The final X-Prix of the Extreme E season is here this weekend with the Energy X-Prix hosted by Uruguay in South America.

It's the second straight race we've had on the continent after Chile held the Copper X-Prix last time out, and it's one where McLaren will be hoping to build on what was a positive showing over the weekend there before the curtain comes down on this campaign.

So far over the Energy X-Prix weekend, drivers Emma Gilmour and Tanner Foust have found themselves in the middle of the pack, with them sitting sixth in the intermediate standings ahead of Sunday's action.

Certainly, Saturday was one full of incidents, too, with a number of cars ending up on their roofs as drivers got to grips with what looks a very challenging track.

Looking ahead to today's events, we spoke to both Foust and Gilmour to get their thoughts on the circuit itself in Uruguay and the challenges it's providing:

"It's a pretty diabolical track," says Tanner.

"It's a beautiful area.

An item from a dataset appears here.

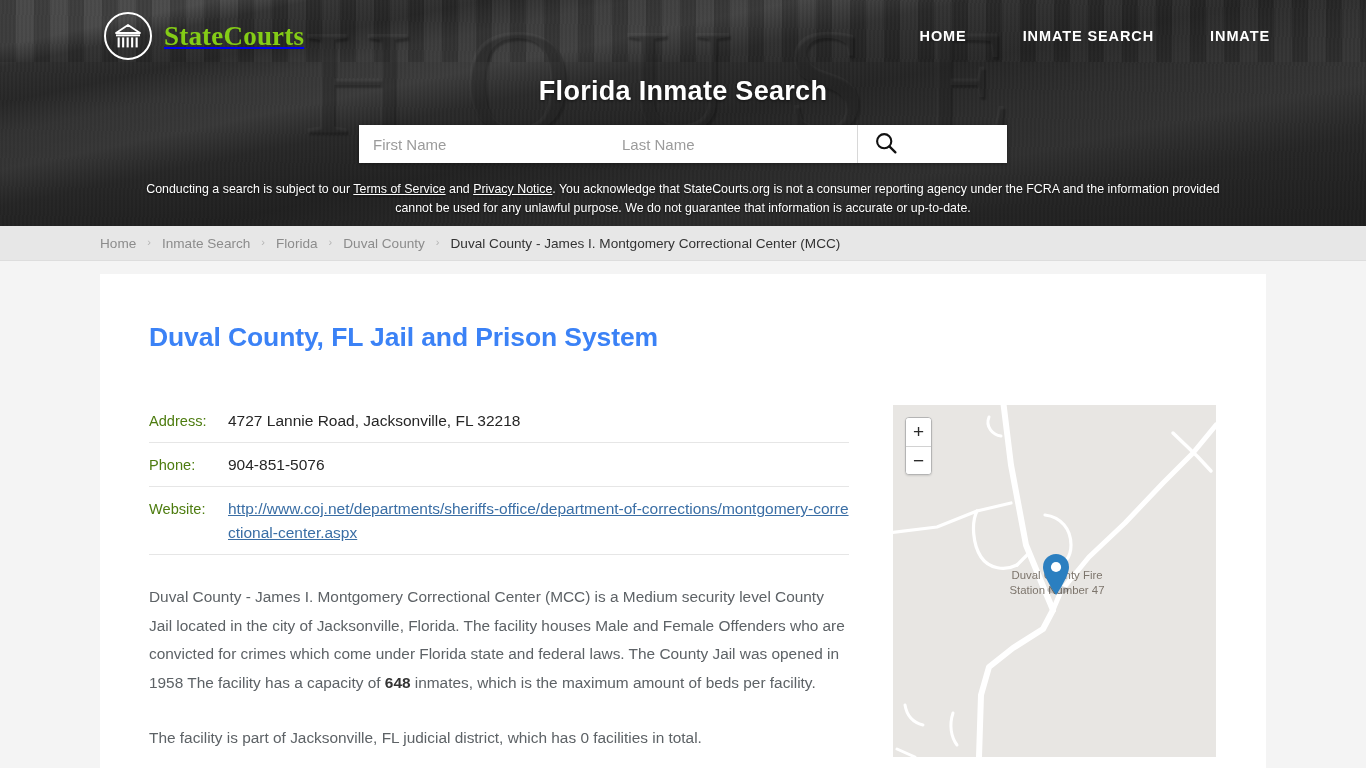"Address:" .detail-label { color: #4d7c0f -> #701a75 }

The government is very supportive here - there's a local power company that's pretty proud of the sustainable efforts it's making and they're a sponsor of the event, so I think it's shedding light on some pretty cool things out here.

"The track itself started out as grass and we're starting to dig through the grass and find some dirt underneath which is forming a few holes in a fairly unpredictable way. That means, unfortunately, three out of the first five cars in qualifying ended up on their lids.

"It's had a lot of the other teams on their heels to basically get through the first qualifying round, and to get an assessment of where the track is."

"I think it's more similar to Chile than any of the other rounds. Chile is wide and there's more opportunity for racing and, in that way, this one hits the nail on the head, which is super fun. If you don't have to protect from behind, you can always be attacking the car in front of you, kind of like road racing.

"We've learned today that it's very easy to flip these Odysseys over so we'll see how racy people get. And there's a section of the track, unlike Chile, about in the middle where it is single file for sure. I say that in quote marks because with Extreme E sometimes the cars defy physics and people squeeze two cars through things that two cars shouldn't go through, but we'll see if that happens!

"I think it'll be a very racy track for the broadcast, though, which is great. It puts on a good show."

"Yeah, it's a difficult track," says Emma.

"I think to me I liken it a lot to Saudi in some ways because it's still quite high speed but the surface is so changeable. In Saudi when the sand hardened up, all those bumps sort of fixed. But that's the difficulty out there, you're really trying to read the road and work out where it's still going to keep sliding and where it's going to rip off something.

"We see the tracks so little - it's really, really difficult. You know, we saw it late on Friday afternoon. The track's degrading and it's quite different day to day so yeah, very different track from what we saw on Friday."